▶ [Problem to solve]: Count every line in the entries that contains "evenodd". Report that count alone.
■ ■ ■ ■
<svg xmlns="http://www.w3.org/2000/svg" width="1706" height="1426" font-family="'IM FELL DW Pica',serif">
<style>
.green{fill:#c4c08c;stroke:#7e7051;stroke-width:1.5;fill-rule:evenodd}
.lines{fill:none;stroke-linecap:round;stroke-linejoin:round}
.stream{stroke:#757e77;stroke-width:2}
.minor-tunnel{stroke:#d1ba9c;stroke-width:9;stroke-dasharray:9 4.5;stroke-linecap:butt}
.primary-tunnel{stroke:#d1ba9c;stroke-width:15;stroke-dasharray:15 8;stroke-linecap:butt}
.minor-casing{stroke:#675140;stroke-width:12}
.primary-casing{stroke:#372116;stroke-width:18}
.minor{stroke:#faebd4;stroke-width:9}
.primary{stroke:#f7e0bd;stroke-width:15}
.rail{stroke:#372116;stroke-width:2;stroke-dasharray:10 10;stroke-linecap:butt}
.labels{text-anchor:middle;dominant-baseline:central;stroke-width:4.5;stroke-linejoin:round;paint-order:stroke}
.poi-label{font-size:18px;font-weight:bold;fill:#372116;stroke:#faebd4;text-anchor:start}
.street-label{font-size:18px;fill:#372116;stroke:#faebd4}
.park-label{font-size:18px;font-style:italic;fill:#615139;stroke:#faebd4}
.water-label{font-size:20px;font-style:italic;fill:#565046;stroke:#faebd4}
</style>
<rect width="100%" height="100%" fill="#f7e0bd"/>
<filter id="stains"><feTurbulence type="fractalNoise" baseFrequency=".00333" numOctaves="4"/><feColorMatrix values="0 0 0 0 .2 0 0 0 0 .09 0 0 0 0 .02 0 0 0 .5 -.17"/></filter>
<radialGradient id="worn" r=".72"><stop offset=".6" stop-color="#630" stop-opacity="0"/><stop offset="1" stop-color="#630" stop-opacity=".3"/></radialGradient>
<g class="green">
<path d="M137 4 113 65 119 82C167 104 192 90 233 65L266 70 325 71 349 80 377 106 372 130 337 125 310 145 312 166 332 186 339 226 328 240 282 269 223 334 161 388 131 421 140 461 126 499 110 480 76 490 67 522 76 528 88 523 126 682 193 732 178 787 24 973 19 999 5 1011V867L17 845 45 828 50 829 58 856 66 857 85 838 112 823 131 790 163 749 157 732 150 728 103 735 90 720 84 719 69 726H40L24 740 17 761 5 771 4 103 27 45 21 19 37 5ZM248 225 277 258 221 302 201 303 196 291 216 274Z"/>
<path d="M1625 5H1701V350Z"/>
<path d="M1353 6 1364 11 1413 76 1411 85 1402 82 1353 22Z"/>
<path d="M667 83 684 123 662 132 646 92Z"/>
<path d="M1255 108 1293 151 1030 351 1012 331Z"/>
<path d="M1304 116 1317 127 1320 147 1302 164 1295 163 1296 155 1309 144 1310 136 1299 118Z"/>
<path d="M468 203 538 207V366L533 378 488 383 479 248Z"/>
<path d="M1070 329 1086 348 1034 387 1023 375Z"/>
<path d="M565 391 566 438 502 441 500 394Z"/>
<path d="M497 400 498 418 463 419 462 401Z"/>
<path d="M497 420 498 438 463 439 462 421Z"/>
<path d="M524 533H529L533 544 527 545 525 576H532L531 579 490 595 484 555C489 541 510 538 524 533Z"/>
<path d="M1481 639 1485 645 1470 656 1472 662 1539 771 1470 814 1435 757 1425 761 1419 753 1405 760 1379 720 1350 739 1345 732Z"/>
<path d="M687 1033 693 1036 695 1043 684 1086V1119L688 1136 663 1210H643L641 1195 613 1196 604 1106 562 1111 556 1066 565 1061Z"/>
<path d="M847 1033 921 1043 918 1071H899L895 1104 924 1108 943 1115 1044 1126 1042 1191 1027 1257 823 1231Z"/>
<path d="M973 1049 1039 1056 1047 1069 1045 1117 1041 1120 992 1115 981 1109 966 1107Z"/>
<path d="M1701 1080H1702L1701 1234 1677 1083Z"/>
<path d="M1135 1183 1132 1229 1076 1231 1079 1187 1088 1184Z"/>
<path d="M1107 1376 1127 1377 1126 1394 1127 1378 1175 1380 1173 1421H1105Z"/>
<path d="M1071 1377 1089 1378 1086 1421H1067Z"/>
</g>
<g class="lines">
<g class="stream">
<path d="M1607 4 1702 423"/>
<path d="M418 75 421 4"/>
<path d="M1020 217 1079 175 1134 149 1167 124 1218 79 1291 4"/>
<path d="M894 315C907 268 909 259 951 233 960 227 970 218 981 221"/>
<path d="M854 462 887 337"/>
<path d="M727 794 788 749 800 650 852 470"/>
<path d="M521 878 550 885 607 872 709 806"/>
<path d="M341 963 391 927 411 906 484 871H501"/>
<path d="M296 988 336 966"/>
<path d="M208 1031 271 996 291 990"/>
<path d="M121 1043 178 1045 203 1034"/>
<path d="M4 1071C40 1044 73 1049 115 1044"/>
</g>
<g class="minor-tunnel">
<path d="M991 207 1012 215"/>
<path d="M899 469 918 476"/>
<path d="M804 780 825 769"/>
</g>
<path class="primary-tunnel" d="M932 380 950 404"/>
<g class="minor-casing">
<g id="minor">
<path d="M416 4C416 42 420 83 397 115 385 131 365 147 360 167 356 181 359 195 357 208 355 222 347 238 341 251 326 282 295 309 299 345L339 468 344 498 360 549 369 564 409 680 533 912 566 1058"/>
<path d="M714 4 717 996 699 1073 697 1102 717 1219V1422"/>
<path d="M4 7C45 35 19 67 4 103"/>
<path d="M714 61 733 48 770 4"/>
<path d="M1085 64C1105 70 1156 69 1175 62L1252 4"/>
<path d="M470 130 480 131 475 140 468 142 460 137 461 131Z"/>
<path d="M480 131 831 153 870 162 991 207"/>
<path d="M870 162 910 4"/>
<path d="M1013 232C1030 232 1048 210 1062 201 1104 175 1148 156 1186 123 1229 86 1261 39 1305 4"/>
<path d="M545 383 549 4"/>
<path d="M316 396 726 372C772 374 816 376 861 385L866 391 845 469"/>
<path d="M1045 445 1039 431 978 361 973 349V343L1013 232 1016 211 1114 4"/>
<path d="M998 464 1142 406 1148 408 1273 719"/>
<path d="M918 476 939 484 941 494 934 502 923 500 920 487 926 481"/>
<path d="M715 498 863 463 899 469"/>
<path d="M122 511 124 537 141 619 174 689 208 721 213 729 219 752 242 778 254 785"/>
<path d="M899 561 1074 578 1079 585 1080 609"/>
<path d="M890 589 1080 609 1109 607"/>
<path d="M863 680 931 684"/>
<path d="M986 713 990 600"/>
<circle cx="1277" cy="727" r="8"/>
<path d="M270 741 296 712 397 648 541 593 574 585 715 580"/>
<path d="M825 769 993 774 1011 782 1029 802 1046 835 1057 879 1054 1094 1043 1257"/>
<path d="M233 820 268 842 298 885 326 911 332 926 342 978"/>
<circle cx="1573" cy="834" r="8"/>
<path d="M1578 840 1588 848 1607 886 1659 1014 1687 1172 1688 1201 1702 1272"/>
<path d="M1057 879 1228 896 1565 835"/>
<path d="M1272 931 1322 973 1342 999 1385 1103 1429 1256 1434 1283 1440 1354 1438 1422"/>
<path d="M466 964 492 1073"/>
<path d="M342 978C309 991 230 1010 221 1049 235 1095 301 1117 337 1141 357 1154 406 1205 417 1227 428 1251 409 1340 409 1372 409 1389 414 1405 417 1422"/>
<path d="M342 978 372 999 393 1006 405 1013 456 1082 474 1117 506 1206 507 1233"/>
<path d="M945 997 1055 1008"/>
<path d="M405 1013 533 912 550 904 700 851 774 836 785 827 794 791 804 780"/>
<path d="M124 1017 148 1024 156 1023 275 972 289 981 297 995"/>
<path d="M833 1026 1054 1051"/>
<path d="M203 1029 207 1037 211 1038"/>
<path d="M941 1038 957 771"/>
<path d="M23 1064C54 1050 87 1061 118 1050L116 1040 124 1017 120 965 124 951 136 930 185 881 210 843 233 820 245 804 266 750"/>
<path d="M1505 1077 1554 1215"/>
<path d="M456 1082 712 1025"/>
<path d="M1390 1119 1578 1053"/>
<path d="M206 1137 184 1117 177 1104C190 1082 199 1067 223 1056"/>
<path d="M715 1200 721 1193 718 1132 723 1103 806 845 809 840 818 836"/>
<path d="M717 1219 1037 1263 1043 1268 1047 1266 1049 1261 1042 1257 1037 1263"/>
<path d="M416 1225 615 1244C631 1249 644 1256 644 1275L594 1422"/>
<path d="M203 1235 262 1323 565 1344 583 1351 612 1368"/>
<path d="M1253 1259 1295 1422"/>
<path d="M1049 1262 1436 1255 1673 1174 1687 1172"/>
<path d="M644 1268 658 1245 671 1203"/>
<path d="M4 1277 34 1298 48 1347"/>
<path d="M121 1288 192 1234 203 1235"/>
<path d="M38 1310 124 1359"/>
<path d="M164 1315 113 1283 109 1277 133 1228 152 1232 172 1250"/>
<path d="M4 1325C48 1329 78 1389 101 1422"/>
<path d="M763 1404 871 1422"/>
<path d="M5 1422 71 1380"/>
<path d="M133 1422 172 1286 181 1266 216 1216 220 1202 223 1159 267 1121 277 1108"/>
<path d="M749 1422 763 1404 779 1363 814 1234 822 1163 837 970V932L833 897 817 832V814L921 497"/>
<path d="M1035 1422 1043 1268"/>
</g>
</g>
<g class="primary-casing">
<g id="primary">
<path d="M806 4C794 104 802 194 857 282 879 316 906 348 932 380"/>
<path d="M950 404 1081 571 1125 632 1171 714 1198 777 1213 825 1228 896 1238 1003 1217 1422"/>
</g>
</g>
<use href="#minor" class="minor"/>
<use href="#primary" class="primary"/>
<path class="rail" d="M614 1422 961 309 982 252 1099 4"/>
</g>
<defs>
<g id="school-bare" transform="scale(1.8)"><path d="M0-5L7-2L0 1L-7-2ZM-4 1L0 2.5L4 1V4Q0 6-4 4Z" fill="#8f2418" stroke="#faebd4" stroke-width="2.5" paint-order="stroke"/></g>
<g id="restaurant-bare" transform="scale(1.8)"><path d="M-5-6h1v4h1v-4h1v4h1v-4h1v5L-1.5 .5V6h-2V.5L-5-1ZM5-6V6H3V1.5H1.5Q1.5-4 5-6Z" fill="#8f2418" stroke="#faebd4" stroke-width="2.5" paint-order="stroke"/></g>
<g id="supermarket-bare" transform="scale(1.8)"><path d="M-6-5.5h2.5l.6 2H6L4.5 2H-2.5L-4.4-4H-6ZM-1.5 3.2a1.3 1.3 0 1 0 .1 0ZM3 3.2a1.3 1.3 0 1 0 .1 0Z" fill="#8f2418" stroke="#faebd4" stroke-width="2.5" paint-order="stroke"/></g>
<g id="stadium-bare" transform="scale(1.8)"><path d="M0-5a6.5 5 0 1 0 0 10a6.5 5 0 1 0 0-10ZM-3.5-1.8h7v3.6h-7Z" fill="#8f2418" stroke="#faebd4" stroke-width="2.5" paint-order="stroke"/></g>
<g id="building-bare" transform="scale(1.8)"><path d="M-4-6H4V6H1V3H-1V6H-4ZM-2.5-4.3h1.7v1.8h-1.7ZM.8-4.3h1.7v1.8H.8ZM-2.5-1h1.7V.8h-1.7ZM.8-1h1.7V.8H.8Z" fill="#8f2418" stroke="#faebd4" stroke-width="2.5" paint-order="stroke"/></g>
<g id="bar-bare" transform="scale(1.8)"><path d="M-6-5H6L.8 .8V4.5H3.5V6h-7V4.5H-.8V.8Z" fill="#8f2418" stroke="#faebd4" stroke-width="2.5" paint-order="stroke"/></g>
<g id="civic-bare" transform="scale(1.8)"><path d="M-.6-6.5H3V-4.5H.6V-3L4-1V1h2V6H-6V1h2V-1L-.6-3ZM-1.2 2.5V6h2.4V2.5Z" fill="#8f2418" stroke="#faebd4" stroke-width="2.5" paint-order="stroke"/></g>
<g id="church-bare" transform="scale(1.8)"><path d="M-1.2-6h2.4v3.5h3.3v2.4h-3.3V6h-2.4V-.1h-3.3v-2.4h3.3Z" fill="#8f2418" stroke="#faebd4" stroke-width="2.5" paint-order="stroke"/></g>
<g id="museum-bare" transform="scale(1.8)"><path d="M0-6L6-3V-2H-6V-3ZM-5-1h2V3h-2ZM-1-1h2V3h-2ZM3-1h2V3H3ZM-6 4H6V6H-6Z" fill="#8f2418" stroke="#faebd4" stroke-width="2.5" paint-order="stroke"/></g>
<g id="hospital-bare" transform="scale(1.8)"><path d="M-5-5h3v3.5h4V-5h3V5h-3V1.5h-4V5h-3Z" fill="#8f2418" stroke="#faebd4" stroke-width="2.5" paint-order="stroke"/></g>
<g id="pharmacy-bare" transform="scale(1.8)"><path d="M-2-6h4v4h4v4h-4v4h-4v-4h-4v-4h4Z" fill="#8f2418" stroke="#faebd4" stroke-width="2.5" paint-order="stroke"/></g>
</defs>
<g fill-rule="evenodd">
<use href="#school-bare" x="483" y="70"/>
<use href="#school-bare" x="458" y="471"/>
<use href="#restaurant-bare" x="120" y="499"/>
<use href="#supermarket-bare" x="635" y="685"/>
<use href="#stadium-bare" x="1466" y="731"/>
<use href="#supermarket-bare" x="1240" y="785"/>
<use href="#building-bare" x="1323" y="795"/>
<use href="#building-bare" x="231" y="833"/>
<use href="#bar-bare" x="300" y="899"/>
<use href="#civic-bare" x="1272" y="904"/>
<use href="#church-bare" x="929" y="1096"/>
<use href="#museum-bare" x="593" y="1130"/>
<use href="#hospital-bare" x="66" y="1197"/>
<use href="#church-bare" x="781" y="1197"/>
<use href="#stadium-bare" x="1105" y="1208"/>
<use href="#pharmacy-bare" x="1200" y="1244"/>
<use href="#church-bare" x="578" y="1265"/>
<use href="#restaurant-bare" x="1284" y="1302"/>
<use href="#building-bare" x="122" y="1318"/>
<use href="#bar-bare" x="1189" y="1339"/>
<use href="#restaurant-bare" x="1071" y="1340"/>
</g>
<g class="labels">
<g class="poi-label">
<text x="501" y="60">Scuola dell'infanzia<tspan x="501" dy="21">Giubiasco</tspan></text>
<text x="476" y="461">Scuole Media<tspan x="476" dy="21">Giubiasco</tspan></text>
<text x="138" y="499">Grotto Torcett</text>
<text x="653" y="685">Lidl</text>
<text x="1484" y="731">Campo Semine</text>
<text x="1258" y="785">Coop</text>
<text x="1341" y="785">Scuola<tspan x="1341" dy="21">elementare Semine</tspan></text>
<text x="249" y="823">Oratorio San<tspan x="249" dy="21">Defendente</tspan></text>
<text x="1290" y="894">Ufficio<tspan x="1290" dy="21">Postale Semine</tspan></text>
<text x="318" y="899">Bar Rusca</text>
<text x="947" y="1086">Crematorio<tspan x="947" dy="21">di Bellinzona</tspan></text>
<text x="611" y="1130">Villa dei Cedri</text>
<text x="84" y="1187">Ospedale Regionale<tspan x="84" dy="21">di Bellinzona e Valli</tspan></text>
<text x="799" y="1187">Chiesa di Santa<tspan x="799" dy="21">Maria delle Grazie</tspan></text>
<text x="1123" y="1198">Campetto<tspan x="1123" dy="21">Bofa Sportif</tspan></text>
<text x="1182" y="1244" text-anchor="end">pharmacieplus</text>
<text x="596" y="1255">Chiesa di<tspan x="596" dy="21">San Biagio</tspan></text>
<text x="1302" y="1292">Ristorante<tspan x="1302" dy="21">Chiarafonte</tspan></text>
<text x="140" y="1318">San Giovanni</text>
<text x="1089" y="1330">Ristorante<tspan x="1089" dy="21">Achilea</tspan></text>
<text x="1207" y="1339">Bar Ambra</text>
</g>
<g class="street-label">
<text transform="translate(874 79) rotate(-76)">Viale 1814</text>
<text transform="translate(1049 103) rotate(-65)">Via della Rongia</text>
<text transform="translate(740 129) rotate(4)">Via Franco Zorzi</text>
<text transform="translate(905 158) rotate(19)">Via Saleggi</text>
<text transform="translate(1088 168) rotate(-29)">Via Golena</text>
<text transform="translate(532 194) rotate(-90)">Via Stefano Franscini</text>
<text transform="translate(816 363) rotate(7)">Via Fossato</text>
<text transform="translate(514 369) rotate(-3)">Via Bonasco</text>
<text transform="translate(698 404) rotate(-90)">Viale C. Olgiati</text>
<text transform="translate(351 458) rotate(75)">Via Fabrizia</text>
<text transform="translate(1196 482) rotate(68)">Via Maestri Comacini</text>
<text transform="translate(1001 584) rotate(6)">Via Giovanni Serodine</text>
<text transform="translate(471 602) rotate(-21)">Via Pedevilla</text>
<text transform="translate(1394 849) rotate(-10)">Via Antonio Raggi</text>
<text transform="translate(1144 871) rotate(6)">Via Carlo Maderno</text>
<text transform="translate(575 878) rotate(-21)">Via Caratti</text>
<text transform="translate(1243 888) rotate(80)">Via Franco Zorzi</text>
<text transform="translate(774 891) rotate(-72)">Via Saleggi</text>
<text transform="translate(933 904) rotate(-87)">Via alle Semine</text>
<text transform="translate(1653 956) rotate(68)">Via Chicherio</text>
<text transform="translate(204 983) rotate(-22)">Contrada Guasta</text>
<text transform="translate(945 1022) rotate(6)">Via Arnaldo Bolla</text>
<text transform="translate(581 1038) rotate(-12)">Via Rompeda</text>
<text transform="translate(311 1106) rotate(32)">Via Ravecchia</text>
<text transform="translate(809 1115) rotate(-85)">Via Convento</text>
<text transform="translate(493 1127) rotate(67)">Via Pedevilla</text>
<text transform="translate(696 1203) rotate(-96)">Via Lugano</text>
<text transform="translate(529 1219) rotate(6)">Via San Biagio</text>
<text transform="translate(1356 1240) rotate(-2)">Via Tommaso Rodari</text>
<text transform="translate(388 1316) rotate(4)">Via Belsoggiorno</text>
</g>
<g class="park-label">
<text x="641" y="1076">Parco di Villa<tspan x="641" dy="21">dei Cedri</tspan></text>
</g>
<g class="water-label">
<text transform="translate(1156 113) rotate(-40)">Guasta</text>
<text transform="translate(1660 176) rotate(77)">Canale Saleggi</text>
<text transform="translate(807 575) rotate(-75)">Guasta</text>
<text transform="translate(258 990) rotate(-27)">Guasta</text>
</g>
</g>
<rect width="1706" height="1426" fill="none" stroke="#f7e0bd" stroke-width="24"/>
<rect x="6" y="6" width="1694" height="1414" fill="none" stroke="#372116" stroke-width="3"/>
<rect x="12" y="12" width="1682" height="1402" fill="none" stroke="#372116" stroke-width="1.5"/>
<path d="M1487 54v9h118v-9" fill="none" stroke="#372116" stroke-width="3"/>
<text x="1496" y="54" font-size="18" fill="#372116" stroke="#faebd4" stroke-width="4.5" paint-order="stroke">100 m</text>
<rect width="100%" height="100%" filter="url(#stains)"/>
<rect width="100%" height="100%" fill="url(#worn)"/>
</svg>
■ ■ ■ ■
▶ [Your response]: 2